Afghanistan would become a “pariah state” if the Taliban take control by force, US Secretary of State Antony Blinken said Wednesday, as a top-level delegation from the insurgent group visited China to assure officials of their international obligations.
“An Afghanistan that does not respect the rights of its people, an Afghanistan that commits atrocities against its own people would become a pariah state,” Blinken told reporters in India, where he is on his first official visit.
In China, the Taliban’s leadership assured Beijing the group will not allow Afghanistan to be used as a base for plotting against another country.
A delegation including co-founder Mullah Abdul Ghani Baradar is in China for talks as the insurgents continue a sweeping offensive across Afghanistan — including areas along their shared border.
Their frontier is just 76 kilometres (47 miles) long — and at a rugged high altitude without a road crossing — but Beijing fears Afghanistan could be used as a staging ground for Uyghur separatists in Xinjiang.
Taliban spokesman Mohammad Naeem told AFP those concerns were unfounded.
“The Islamic Emirate assured China that Afghanistan’s soil would not be used against any country’s security.”
“They (China) promised not to interfere in Afghanistan’s affairs, but instead help to solve problems and bring peace.”
Beijing confirmed the thrust of the talks, which were led on the Chinese side by Foreign Minister Wang Yi.
But in Kabul Afghanistan’s President Ashraf Ghani urged the international community “to review the narrative of the willingness of the Taliban and their supporters on embracing a political solution.”
“In terms of scale, scope and timing, we are facing an invasion that is unprecedented in the last 30 years,” he warned in a speech Wednesday.
“These are not the Taliban of the 20th century… but the manifestation of the nexus between transnational terrorist networks and transnational criminal organisations.”

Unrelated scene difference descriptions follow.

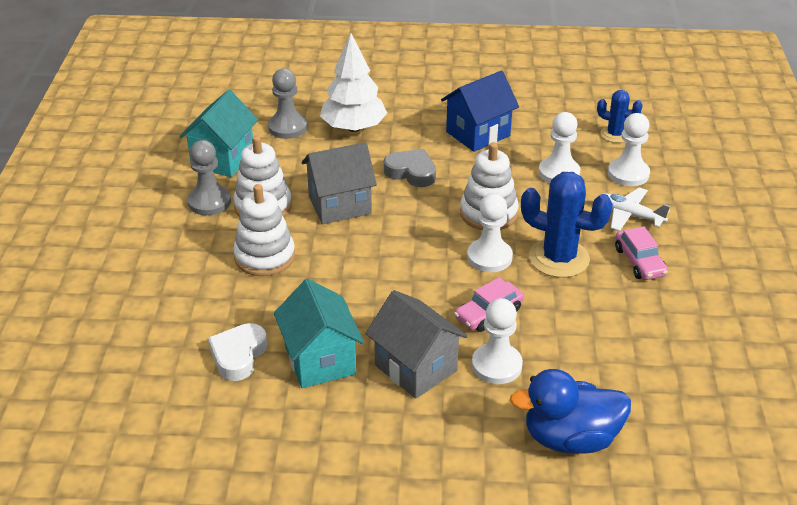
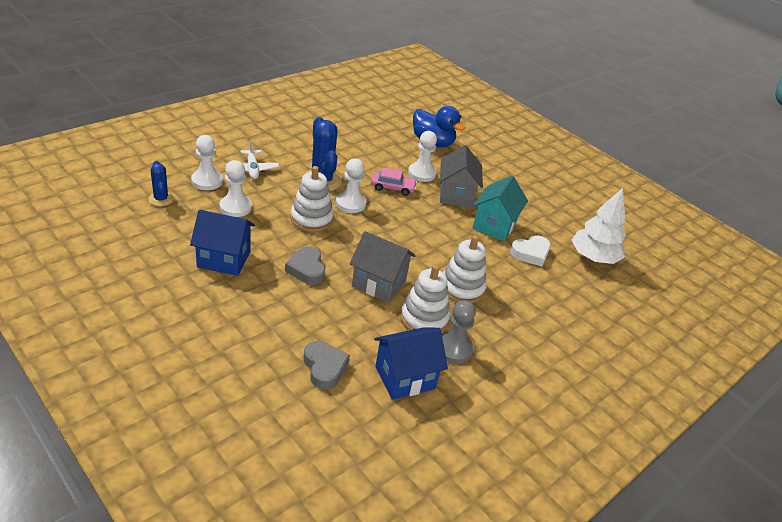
camera: 140 degrees left, 0 degrees up
(223, 159) = (405, 377): turquoise house -> blue house
(287, 127) = (324, 367): grey pawn -> grey heart
(353, 127) = (283, 328): white tree -> white tree (593, 258)
(639, 262) = (292, 155): pink car -> none

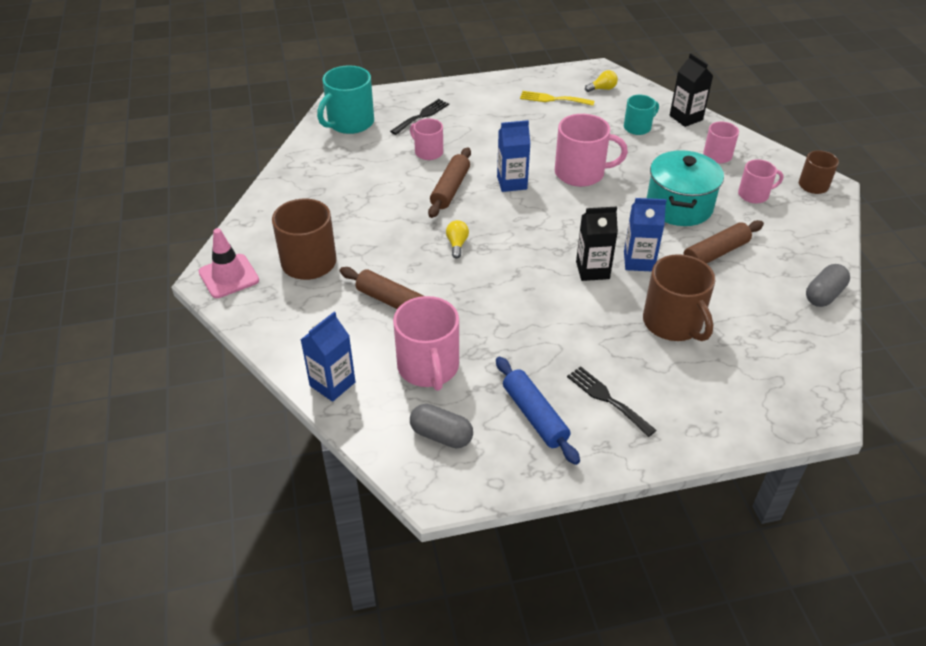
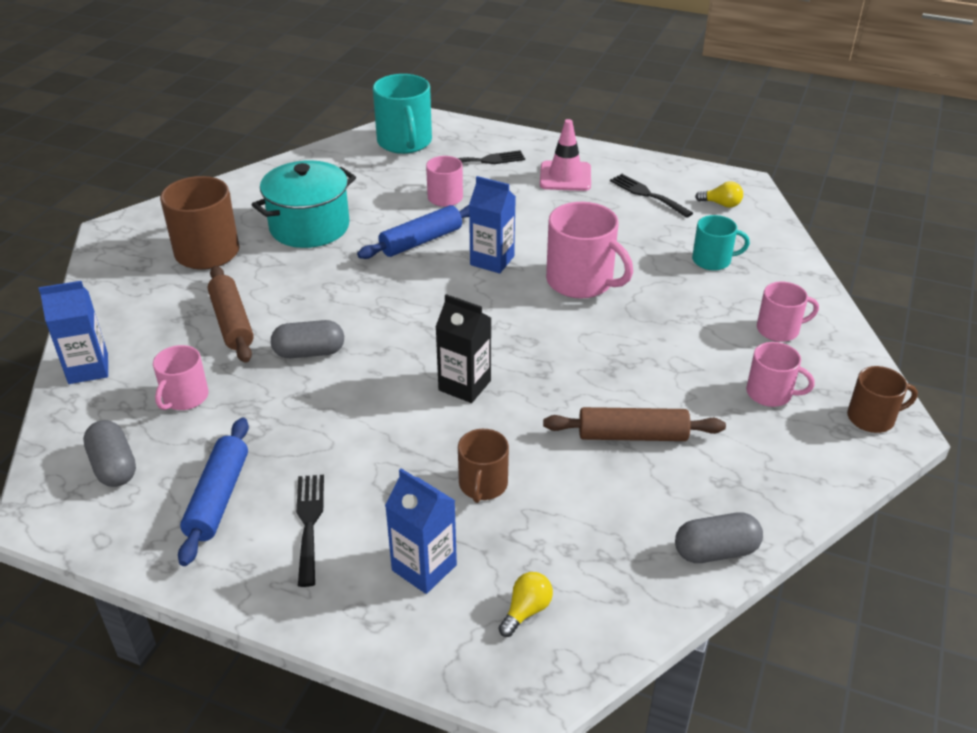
camera: 35 degrees right, 5 degrees down
(229, 276) = (130, 235): pink traffic cone -> pink traffic cone (565, 176)
(350, 123) = (404, 142): turquoise mug -> turquoise mug turned 90 degrees counterclockwise
(428, 367) = (185, 397): pink mug -> pink mug, size x0.59
(450, 189) = (421, 241): brown rolling pin -> blue rolling pin
(457, 244) = (359, 296): yellow light bulb -> yellow light bulb (526, 610)
(472, 296) = (309, 352): none -> grey capsule
(553, 99) = (647, 194): yellow fork -> black fork
(638, 261) = (528, 401): blue carton -> blue carton (424, 567)
(673, 323) = (483, 485): brown mug -> brown mug, size x0.59
(679, 206) = (654, 364): turquoise pot -> turquoise pot (309, 227)
(686, 118) = (789, 272): black carton -> none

In New Delhi, Blinken warned the Taliban they would have to change if they wanted global acceptance.
“The Taliban says that it seeks international recognition, that it wants international support for Afghanistan. Presumably it wants its leaders to be able to travel freely in the world, sanctions lifted, etc,” he said.
“The taking over of the country by force and abusing the rights of its people is not the path to achieve those objectives.”
Analysts say China, whose stated foreign policy position is non-interference in other countries’ issues, is queasy about the religiosity of the Taliban given their proximity to Muslim majority Xinjiang province.
But the meeting gifts legitimacy to an insurgent group craving international recognition — and a potential diplomatic shield at the UN — to match their military march across the nation.
“Wang Yi pointed out, the Afghan Taliban is a crucial military and political force in Afghanistan,” foreign ministry spokesman Zhao Lijian told reporters in Beijing.
“China has throughout adhered to non-interference in Afghanistan’s internal affairs… Afghanistan belongs to the Afghan people,” he said, in stark contrast to the “failure of US policy towards Afghanistan”.
– Sweeping gains –
Taliban officials have cranked up their international diplomacy in recent months, seeking global recognition for when they hope to return to power.
They have made sweeping advances across Afghanistan since May, when US-led foreign forces began the last stage of a withdrawal due to be completed next month.
Beijing hosted a Taliban delegation in 2019, but back-door links with the insurgents existed before, through Pakistan.
Communist Party leaders in Beijing and the fundamentalist Taliban have little ideological common ground, but experts feel shared pragmatism could see mutual self-interest trump sensitive differences.
For Beijing, a stable and cooperative administration in Kabul would pave the way for an expansion of its Belt and Road Initiative into Afghanistan and through the Central Asian republics.
The Taliban, meanwhile, would consider China a crucial source of investment and economic support.
“By getting the Chinese on their side, the Chinese would be able to provide them with diplomatic cover at the Security Council,” Australia-based Afghanistan expert Nishank Motwani told AFP.
“It is important to note… when other countries open up their doors and engage with the Taliban it undercuts the legitimacy of the Afghan government and presents the Taliban almost as a government in waiting.”
The Taliban’s campaign has so far seen them capture scores of districts, border crossings and encircle several provincial capitals.